■ **WORK REQUEST**
Your answer should be the lines from the one containing "left hip: (521, 602)" through the final line below, copied exactly.

**** EXERCISE MATERIALS ****

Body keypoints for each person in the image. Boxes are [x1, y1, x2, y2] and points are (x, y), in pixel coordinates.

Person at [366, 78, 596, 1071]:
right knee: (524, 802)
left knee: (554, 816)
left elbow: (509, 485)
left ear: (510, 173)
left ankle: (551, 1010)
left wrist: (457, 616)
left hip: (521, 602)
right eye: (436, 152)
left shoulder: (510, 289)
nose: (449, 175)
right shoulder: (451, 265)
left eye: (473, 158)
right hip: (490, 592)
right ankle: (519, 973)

****

■ **WRITTEN RESPONSE**
left hip: (521, 602)
right eye: (436, 152)
left shoulder: (510, 289)
nose: (449, 175)
right shoulder: (451, 265)
left eye: (473, 158)
right hip: (490, 592)
right ankle: (519, 973)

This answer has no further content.